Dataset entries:

════════

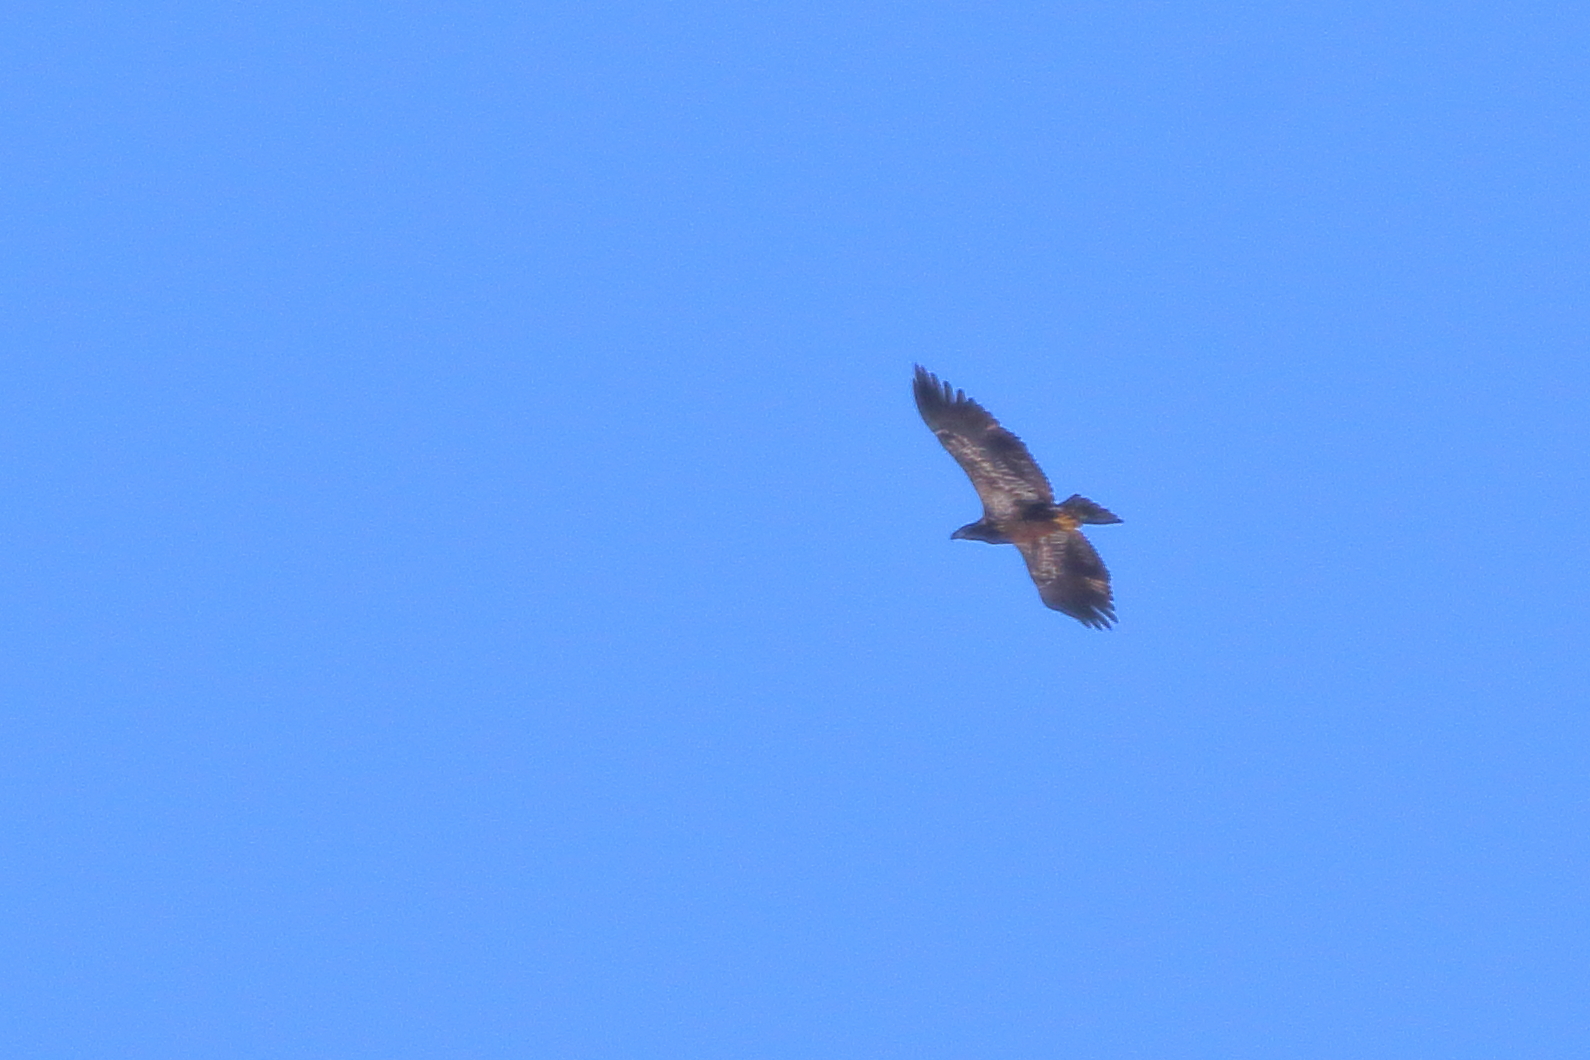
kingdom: Animalia
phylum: Chordata
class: Aves
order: Accipitriformes
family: Accipitridae
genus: Haliaeetus
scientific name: Haliaeetus leucocephalus
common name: Bald eagle
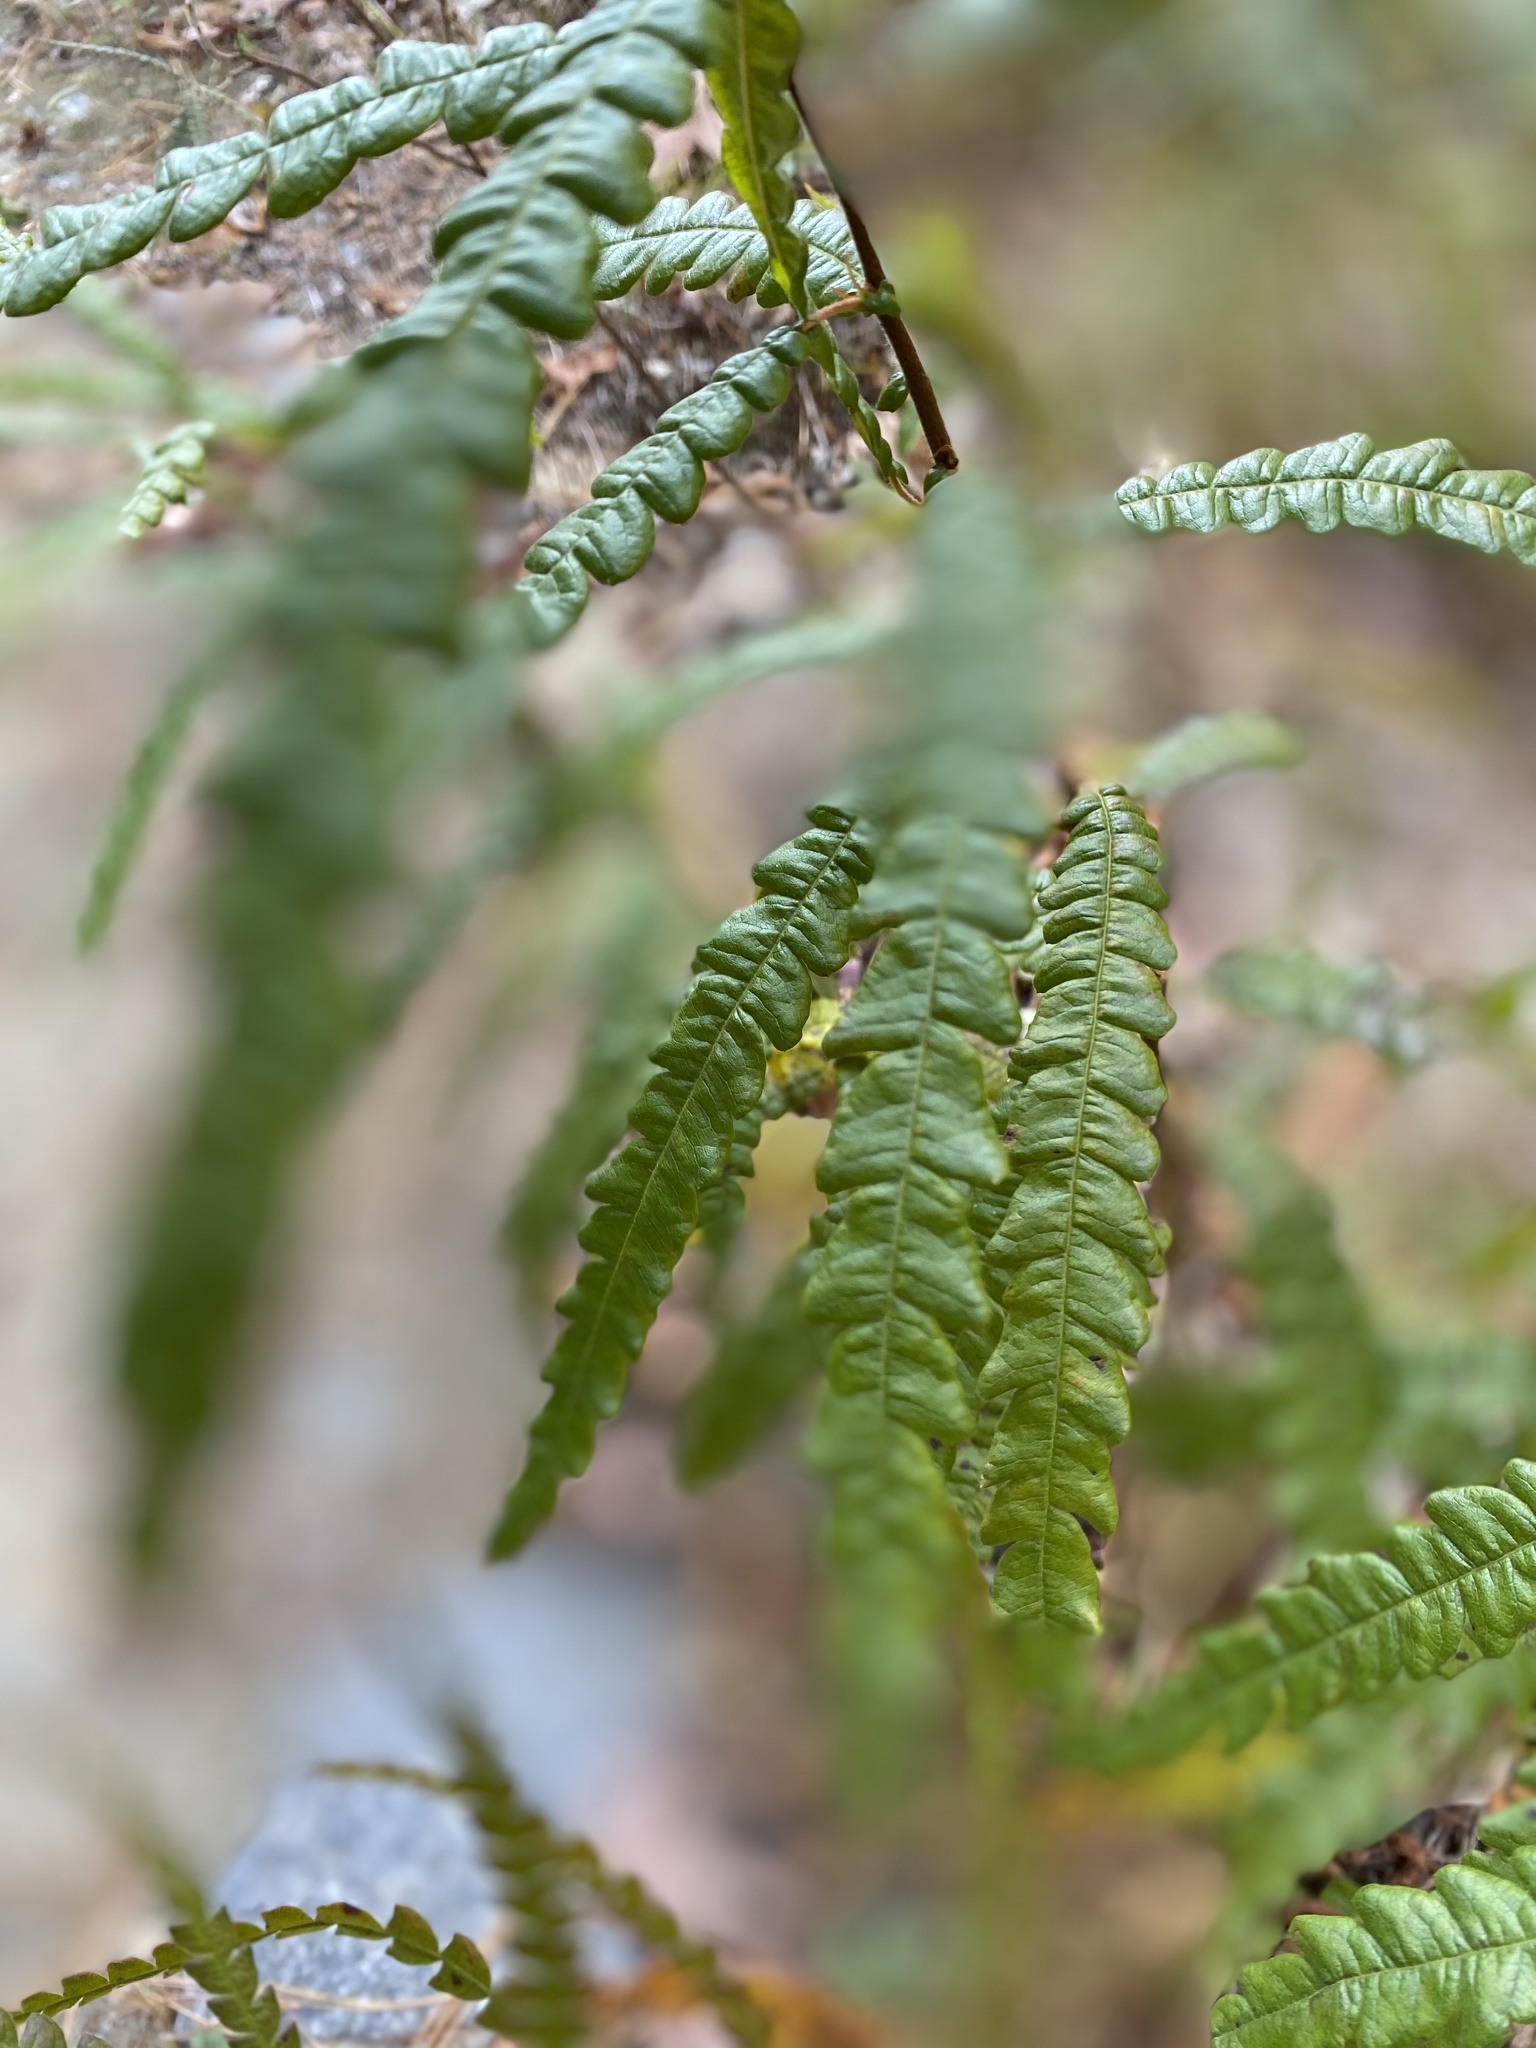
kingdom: Plantae
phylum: Tracheophyta
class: Magnoliopsida
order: Fagales
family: Myricaceae
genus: Comptonia
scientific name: Comptonia peregrina
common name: Sweet-fern
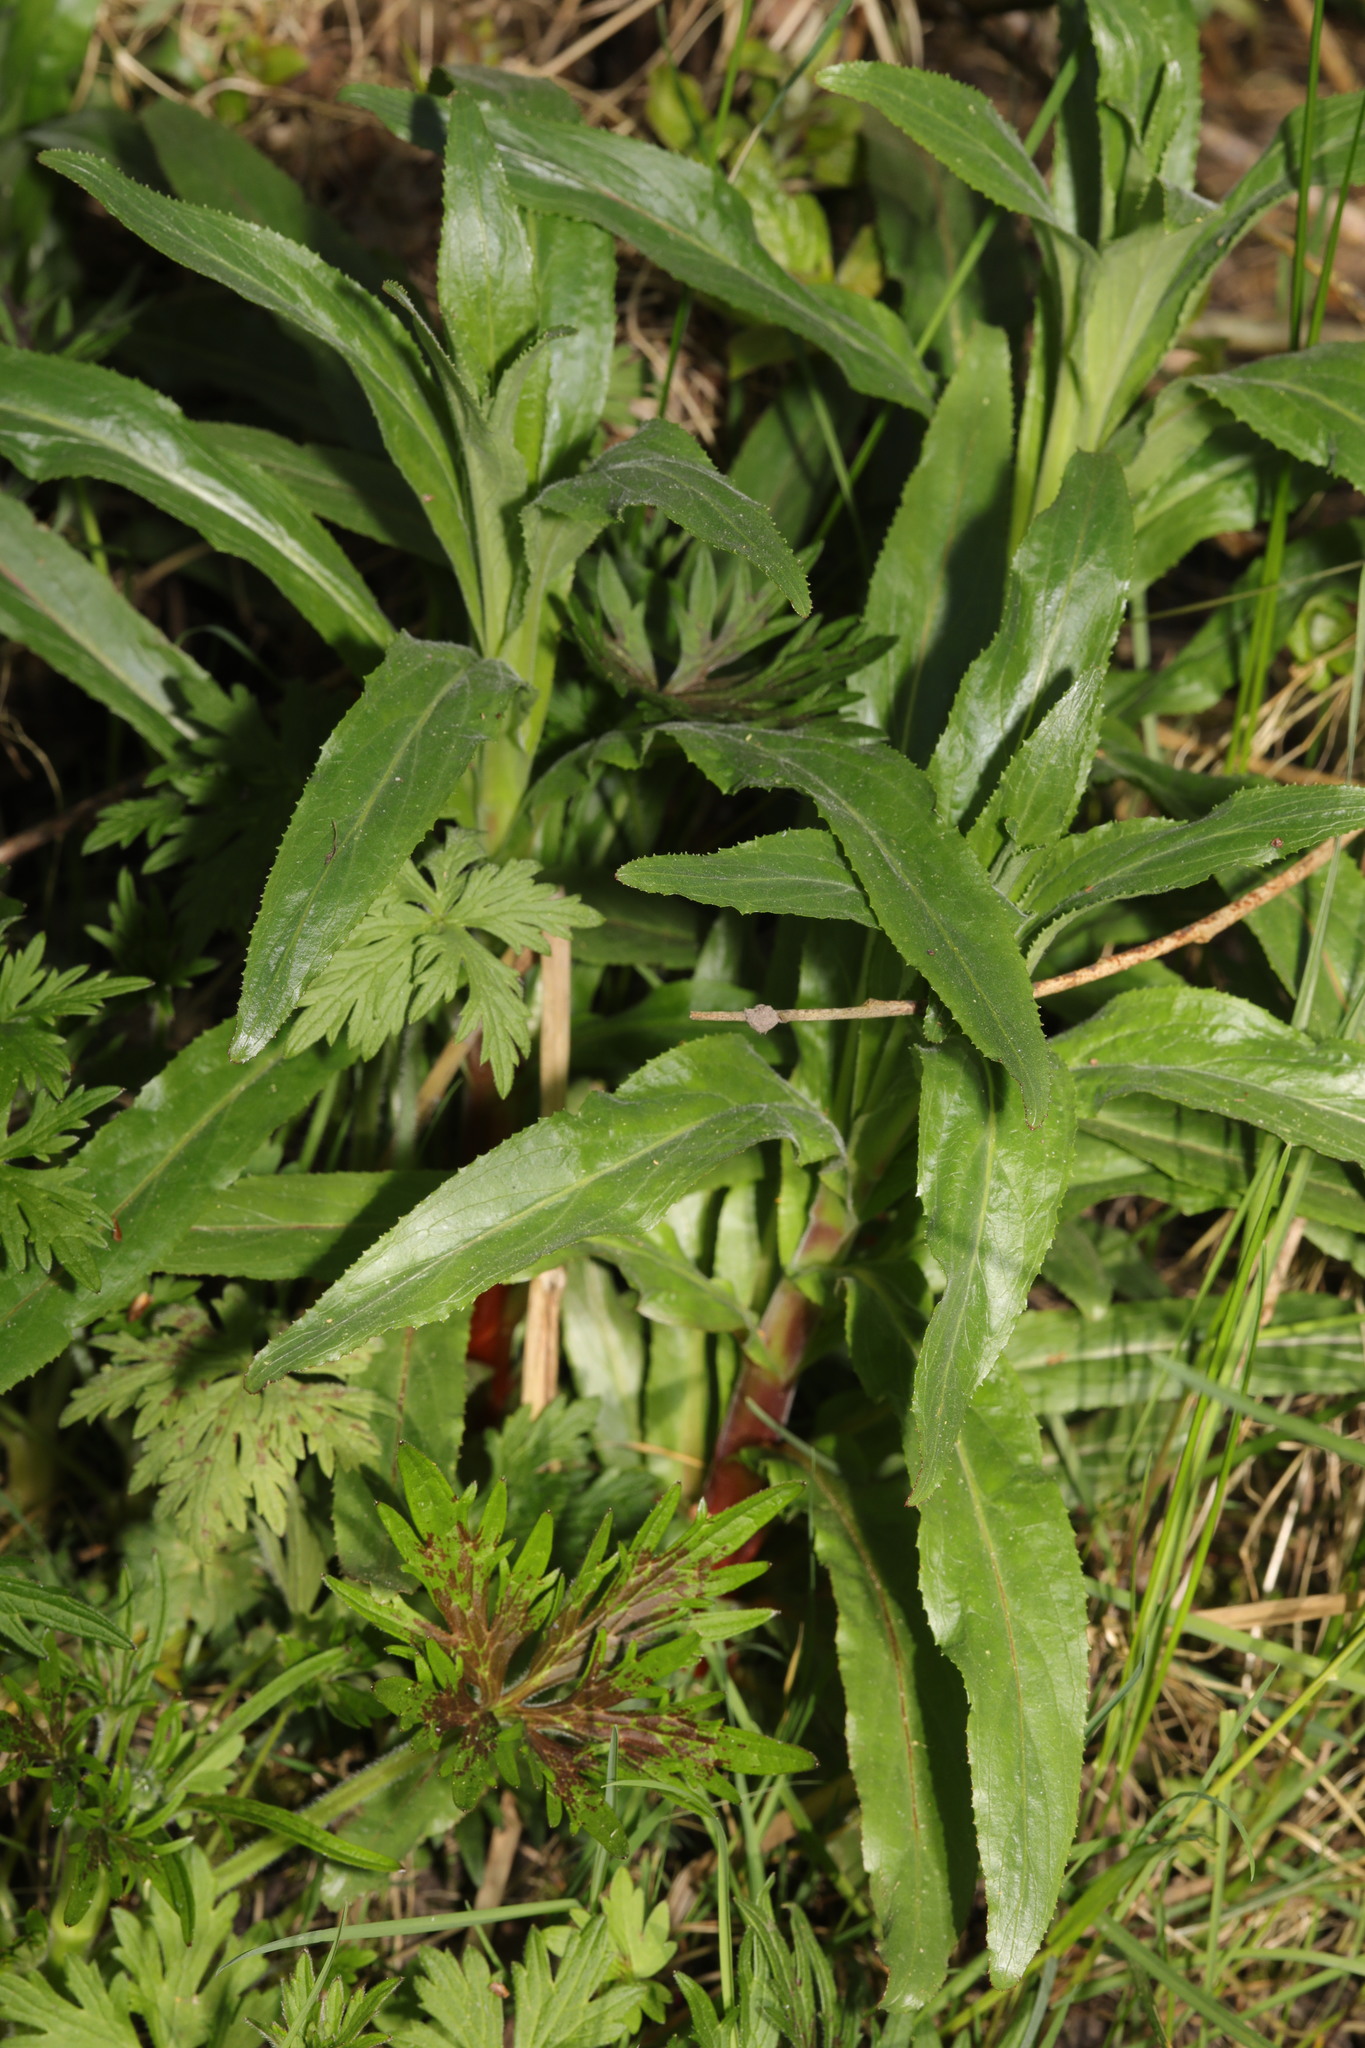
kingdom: Plantae
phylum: Tracheophyta
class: Magnoliopsida
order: Myrtales
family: Onagraceae
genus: Epilobium
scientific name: Epilobium hirsutum
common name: Great willowherb
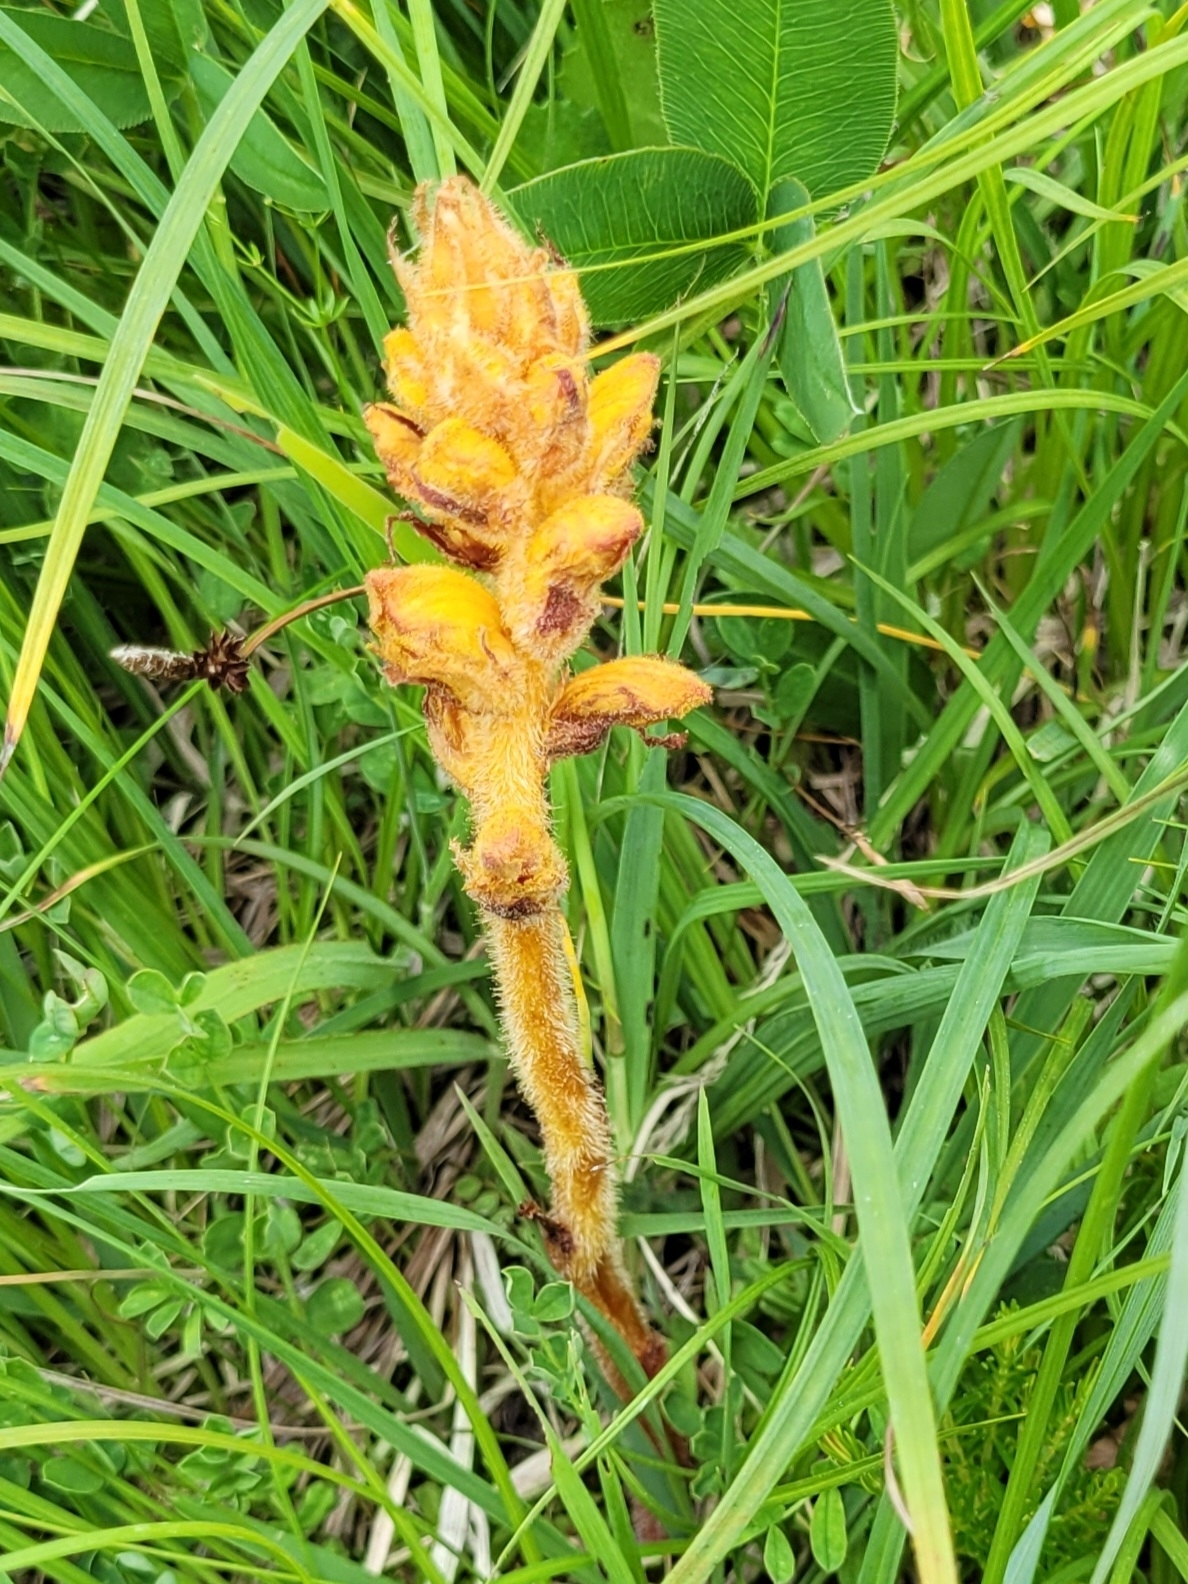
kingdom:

════════

* What you need to do
Change every "common name" in the material to "vernacular name" and write the lines out again with nothing else altered. Omit the pictures from your answer.

* Response for this exercise
kingdom: Animalia
phylum: Chordata
class: Aves
order: Accipitriformes
family: Accipitridae
genus: Haliaeetus
scientific name: Haliaeetus leucocephalus
vernacular name: Bald eagle
kingdom: Plantae
phylum: Tracheophyta
class: Magnoliopsida
order: Fagales
family: Myricaceae
genus: Comptonia
scientific name: Comptonia peregrina
vernacular name: Sweet-fern
kingdom: Plantae
phylum: Tracheophyta
class: Magnoliopsida
order: Myrtales
family: Onagraceae
genus: Epilobium
scientific name: Epilobium hirsutum
vernacular name: Great willowherb
kingdom:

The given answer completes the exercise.